Multimedia content has become ubiquitous on social media platforms, leading
to the rise of multimodal misinformation (MM) and the urgent need for effective
strategies to detect and prevent its spread. In recent years, the challenge of
multimodal misinformation detection (MMD) has garnered significant attention by
researchers and has mainly involved the creation of annotated, weakly
annotated, or synthetically generated training datasets, along with the
development of various deep learning MMD models. However, the problem of
unimodal bias in MMD benchmarks -- where biased or unimodal methods outperform
their multimodal counterparts on an inherently multimodal task -- has been
overlooked. In this study, we systematically investigate and identify the
presence of unimodal bias in widely-used MMD benchmarks (VMU-Twitter, COSMOS),
raising concerns about their suitability for reliable evaluation. To address
this issue, we introduce the "VERification of Image-TExtpairs" (VERITE)
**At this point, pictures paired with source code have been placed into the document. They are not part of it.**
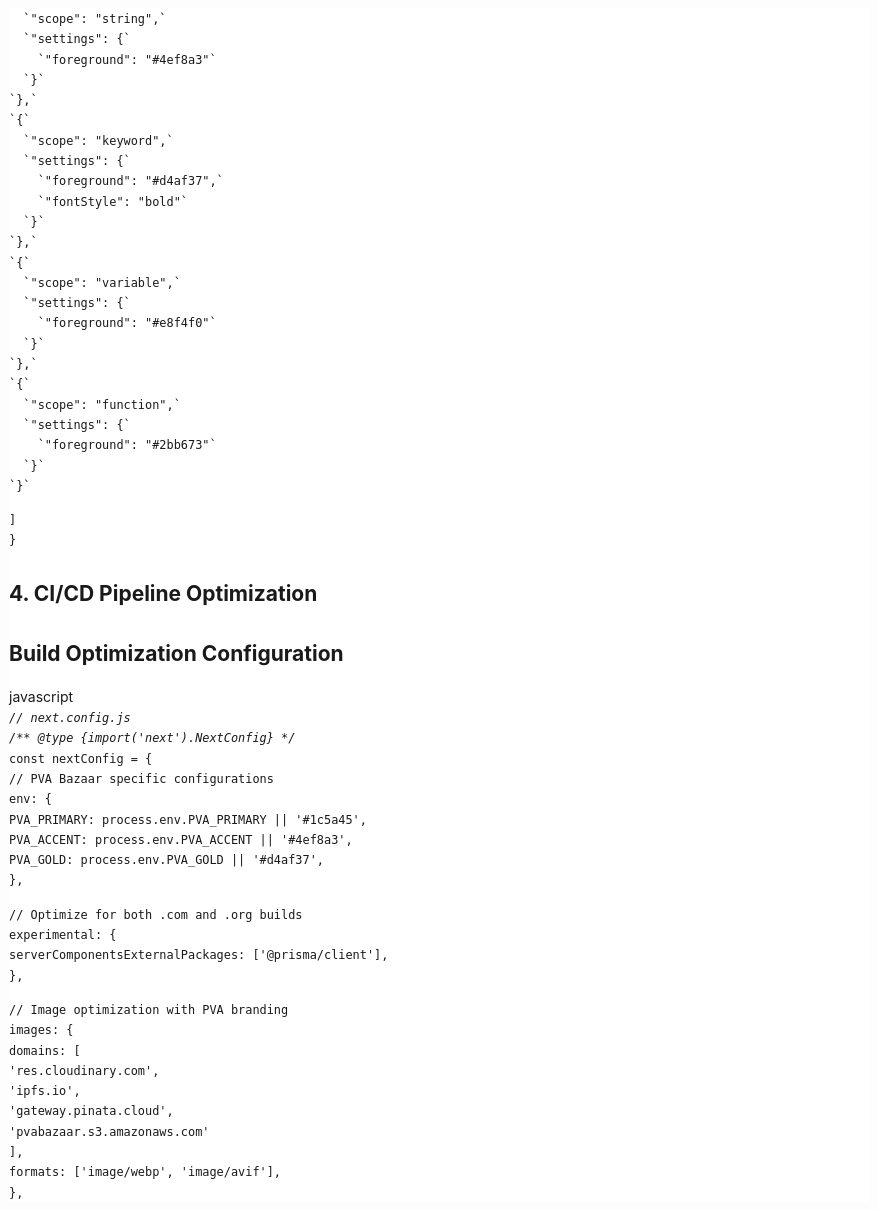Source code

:       `"scope": "string",`  
      `"settings": {`  
        `"foreground": "#4ef8a3"`  
      `}`  
    `},`  
    `{`  
      `"scope": "keyword",`  
      `"settings": {`  
        `"foreground": "#d4af37",`  
        `"fontStyle": "bold"`  
      `}`  
    `},`  
    `{`  
      `"scope": "variable",`  
      `"settings": {`  
        `"foreground": "#e8f4f0"`  
      `}`  
    `},`  
    `{`  
      `"scope": "function",`  
      `"settings": {`  
        `"foreground": "#2bb673"`  
      `}`  
    `}`  
  `]`  
`}`

## **4\. CI/CD Pipeline Optimization**

## **Build Optimization Configuration**

javascript  
*`// next.config.js`*  
*`/** @type {import('next').NextConfig} */`*  
`const nextConfig = {`  
  `// PVA Bazaar specific configurations`  
  `env: {`  
    `PVA_PRIMARY: process.env.PVA_PRIMARY || '#1c5a45',`  
    `PVA_ACCENT: process.env.PVA_ACCENT || '#4ef8a3',`  
    `PVA_GOLD: process.env.PVA_GOLD || '#d4af37',`  
  `},`

  `// Optimize for both .com and .org builds`  
  `experimental: {`  
    `serverComponentsExternalPackages: ['@prisma/client'],`  
  `},`

  `// Image optimization with PVA branding`  
  `images: {`  
    `domains: [`  
      `'res.cloudinary.com',`  
      `'ipfs.io',`  
      `'gateway.pinata.cloud',`  
      `'pvabazaar.s3.amazonaws.com'`  
    `],`  
    `formats: ['image/webp', 'image/avif'],`  
  `},`
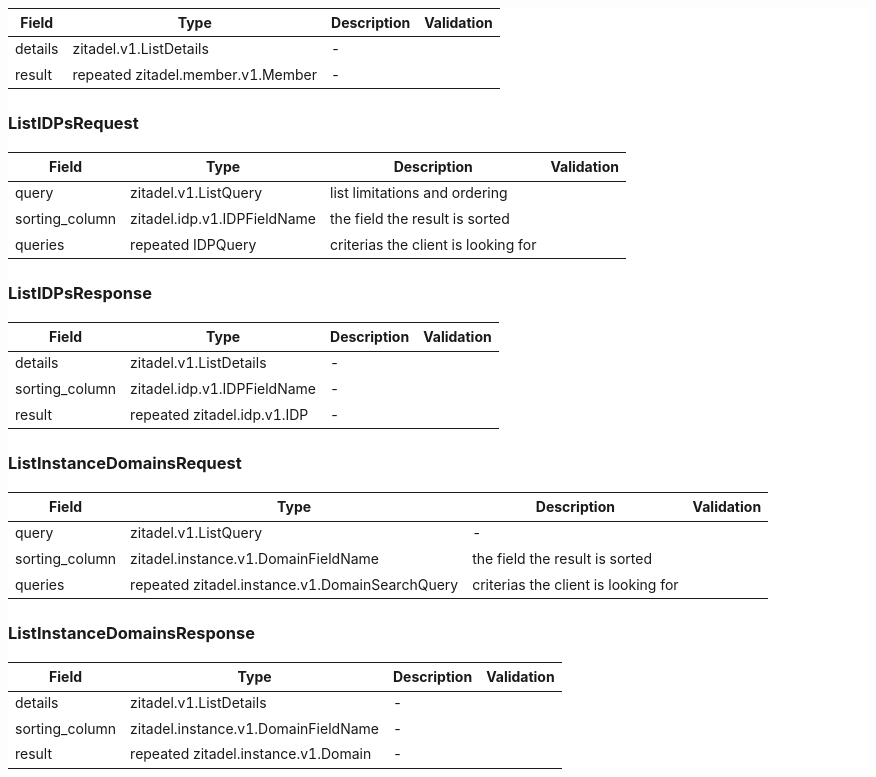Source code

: | Field | Type | Description | Validation |
| ----- | ---- | ----------- | ----------- |
| details |  zitadel.v1.ListDetails | - |  |
| result | repeated zitadel.member.v1.Member | - |  |




### ListIDPsRequest



| Field | Type | Description | Validation |
| ----- | ---- | ----------- | ----------- |
| query |  zitadel.v1.ListQuery | list limitations and ordering |  |
| sorting_column |  zitadel.idp.v1.IDPFieldName | the field the result is sorted |  |
| queries | repeated IDPQuery | criterias the client is looking for |  |




### ListIDPsResponse



| Field | Type | Description | Validation |
| ----- | ---- | ----------- | ----------- |
| details |  zitadel.v1.ListDetails | - |  |
| sorting_column |  zitadel.idp.v1.IDPFieldName | - |  |
| result | repeated zitadel.idp.v1.IDP | - |  |




### ListInstanceDomainsRequest



| Field | Type | Description | Validation |
| ----- | ---- | ----------- | ----------- |
| query |  zitadel.v1.ListQuery | - |  |
| sorting_column |  zitadel.instance.v1.DomainFieldName | the field the result is sorted |  |
| queries | repeated zitadel.instance.v1.DomainSearchQuery | criterias the client is looking for |  |




### ListInstanceDomainsResponse



| Field | Type | Description | Validation |
| ----- | ---- | ----------- | ----------- |
| details |  zitadel.v1.ListDetails | - |  |
| sorting_column |  zitadel.instance.v1.DomainFieldName | - |  |
| result | repeated zitadel.instance.v1.Domain | - |  |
benchmark for MMD which incorporates real-world data, excludes "asymmetric
multimodal misinformation" and utilizes "modality balancing". We conduct an
extensive comparative study with a Transformer-based architecture that shows
the ability of VERITE to effectively address unimodal bias, rendering it a
robust evaluation framework for MMD. Furthermore, we introduce a new method --
termed Crossmodal HArd Synthetic MisAlignment (CHASMA) -- for generating
realistic synthetic training data that preserve crossmodal relations between
legitimate images and false human-written captions. By leveraging CHASMA in the
training process, we observe consistent and notable improvements in predictive
performance on VERITE; with a 9.2% increase in accuracy. We release our code
at: https://github.com/stevejpapad/image-text-verificatio